▶ **Given exercise**: Render the part of the listing below between the line holding "state / province: Iowa" and the line holding "catalogue / barcode: US 2158772", inclusive, as a Markdown table. Use the columns Row and Line, give each line its own row with its row number, and leave out blank lines.

▶ **Listed records**:
* * * *

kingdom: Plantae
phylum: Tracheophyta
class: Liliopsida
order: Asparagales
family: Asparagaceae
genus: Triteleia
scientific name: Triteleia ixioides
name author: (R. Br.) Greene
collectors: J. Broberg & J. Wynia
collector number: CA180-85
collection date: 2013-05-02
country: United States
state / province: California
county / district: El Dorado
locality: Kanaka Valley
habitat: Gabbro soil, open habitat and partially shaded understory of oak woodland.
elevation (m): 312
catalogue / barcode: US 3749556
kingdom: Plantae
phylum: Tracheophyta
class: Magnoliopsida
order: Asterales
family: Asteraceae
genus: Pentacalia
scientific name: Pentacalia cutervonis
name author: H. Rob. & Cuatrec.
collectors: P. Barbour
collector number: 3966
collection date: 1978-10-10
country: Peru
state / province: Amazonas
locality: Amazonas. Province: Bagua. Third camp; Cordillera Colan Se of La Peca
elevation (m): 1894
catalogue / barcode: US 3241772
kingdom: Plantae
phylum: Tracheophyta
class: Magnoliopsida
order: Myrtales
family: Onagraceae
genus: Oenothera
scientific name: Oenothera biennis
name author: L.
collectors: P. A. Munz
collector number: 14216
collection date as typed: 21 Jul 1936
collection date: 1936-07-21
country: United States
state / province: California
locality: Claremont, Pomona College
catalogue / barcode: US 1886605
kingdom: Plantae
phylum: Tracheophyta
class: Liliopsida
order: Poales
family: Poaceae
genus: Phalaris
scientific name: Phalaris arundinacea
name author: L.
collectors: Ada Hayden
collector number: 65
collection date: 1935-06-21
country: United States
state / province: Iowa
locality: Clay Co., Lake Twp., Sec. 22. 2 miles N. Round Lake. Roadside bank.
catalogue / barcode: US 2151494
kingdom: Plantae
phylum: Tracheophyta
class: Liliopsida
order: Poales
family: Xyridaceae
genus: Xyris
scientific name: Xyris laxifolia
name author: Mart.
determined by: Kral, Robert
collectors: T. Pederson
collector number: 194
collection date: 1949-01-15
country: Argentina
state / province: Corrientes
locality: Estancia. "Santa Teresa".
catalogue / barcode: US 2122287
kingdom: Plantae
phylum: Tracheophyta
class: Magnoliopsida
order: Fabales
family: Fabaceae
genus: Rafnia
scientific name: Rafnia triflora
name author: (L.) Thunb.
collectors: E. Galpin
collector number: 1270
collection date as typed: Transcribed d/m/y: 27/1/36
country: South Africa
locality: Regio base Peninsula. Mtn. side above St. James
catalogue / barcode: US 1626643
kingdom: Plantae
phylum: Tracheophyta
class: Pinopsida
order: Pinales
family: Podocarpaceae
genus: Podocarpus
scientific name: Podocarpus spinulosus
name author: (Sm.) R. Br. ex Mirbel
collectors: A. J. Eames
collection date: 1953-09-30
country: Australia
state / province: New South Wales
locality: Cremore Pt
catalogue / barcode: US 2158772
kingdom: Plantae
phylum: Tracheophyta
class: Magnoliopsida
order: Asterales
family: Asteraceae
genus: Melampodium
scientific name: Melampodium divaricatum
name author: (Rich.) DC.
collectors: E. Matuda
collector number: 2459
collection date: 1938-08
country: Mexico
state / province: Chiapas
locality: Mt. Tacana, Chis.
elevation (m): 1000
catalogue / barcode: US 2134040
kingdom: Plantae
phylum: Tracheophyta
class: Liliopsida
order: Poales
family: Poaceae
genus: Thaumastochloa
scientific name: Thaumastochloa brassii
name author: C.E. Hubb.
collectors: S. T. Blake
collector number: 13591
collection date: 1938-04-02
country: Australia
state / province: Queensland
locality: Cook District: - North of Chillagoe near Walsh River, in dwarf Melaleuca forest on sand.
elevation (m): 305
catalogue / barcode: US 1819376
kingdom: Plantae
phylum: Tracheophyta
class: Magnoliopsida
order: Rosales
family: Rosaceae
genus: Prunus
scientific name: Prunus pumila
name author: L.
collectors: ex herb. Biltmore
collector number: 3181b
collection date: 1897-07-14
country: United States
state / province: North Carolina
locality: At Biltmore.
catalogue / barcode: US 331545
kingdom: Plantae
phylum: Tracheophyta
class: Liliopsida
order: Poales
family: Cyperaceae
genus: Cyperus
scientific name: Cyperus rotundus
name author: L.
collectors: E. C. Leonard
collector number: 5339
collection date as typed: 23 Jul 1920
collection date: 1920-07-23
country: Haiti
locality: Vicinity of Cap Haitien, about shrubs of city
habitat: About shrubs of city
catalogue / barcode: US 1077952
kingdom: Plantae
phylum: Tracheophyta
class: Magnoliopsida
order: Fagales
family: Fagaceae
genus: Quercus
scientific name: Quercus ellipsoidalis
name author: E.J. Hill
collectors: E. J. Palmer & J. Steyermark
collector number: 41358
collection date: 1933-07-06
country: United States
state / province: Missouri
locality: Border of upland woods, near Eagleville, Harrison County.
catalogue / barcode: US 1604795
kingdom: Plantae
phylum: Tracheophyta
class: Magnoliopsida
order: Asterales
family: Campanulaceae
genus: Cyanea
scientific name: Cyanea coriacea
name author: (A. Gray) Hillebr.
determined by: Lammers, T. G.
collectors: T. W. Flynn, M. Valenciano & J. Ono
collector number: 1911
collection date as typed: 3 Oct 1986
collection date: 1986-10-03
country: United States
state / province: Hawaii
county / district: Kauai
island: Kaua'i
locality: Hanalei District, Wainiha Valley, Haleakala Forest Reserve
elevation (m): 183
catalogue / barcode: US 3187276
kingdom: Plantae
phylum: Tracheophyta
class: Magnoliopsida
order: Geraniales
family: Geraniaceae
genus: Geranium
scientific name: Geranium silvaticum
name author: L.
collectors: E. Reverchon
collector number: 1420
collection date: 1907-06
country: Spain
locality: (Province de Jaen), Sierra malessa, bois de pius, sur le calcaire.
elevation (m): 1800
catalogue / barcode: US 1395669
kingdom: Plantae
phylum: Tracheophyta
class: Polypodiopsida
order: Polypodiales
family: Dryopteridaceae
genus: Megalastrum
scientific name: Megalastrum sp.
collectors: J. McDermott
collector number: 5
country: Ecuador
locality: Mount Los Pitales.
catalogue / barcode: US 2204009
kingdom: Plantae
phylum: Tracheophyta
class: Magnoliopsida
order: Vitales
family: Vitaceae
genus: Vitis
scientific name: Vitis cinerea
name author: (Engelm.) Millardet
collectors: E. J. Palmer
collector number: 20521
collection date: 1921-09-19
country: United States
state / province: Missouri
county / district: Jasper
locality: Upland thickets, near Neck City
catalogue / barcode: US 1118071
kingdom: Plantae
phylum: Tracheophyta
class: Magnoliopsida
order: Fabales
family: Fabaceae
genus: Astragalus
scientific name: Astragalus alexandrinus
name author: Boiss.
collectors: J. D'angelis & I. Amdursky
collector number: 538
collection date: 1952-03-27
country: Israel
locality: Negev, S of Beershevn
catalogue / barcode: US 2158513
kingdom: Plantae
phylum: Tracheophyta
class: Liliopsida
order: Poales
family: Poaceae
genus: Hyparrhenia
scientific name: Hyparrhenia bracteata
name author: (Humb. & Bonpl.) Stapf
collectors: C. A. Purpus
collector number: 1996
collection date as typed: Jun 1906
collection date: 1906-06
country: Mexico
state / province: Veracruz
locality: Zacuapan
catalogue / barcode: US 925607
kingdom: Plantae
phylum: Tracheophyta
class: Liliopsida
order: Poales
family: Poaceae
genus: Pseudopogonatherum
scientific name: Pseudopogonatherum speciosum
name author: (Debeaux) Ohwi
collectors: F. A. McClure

* * * *

▶ **Final result**:
| Row | Line |
|---|---|
| 1 | state / province: Iowa |
| 2 | locality: Clay Co., Lake Twp., Sec. 22. 2 miles N. Round Lake. Roadside bank. |
| 3 | catalogue / barcode: US 2151494 |
| 4 | kingdom: Plantae |
| 5 | phylum: Tracheophyta |
| 6 | class: Liliopsida |
| 7 | order: Poales |
| 8 | family: Xyridaceae |
| 9 | genus: Xyris |
| 10 | scientific name: Xyris laxifolia |
| 11 | name author: Mart. |
| 12 | determined by: Kral, Robert |
| 13 | collectors: T. Pederson |
| 14 | collector number: 194 |
| 15 | collection date: 1949-01-15 |
| 16 | country: Argentina |
| 17 | state / province: Corrientes |
| 18 | locality: Estancia. "Santa Teresa". |
| 19 | catalogue / barcode: US 2122287 |
| 20 | kingdom: Plantae |
| 21 | phylum: Tracheophyta |
| 22 | class: Magnoliopsida |
| 23 | order: Fabales |
| 24 | family: Fabaceae |
| 25 | genus: Rafnia |
| 26 | scientific name: Rafnia triflora |
| 27 | name author: (L.) Thunb. |
| 28 | collectors: E. Galpin |
| 29 | collector number: 1270 |
| 30 | collection date as typed: Transcribed d/m/y: 27/1/36 |
| 31 | country: South Africa |
| 32 | locality: Regio base Peninsula. Mtn. side above St. James |
| 33 | catalogue / barcode: US 1626643 |
| 34 | kingdom: Plantae |
| 35 | phylum: Tracheophyta |
| 36 | class: Pinopsida |
| 37 | order: Pinales |
| 38 | family: Podocarpaceae |
| 39 | genus: Podocarpus |
| 40 | scientific name: Podocarpus spinulosus |
| 41 | name author: (Sm.) R. Br. ex Mirbel |
| 42 | collectors: A. J. Eames |
| 43 | collection date: 1953-09-30 |
| 44 | country: Australia |
| 45 | state / province: New South Wales |
| 46 | locality: Cremore Pt |
| 47 | catalogue / barcode: US 2158772 |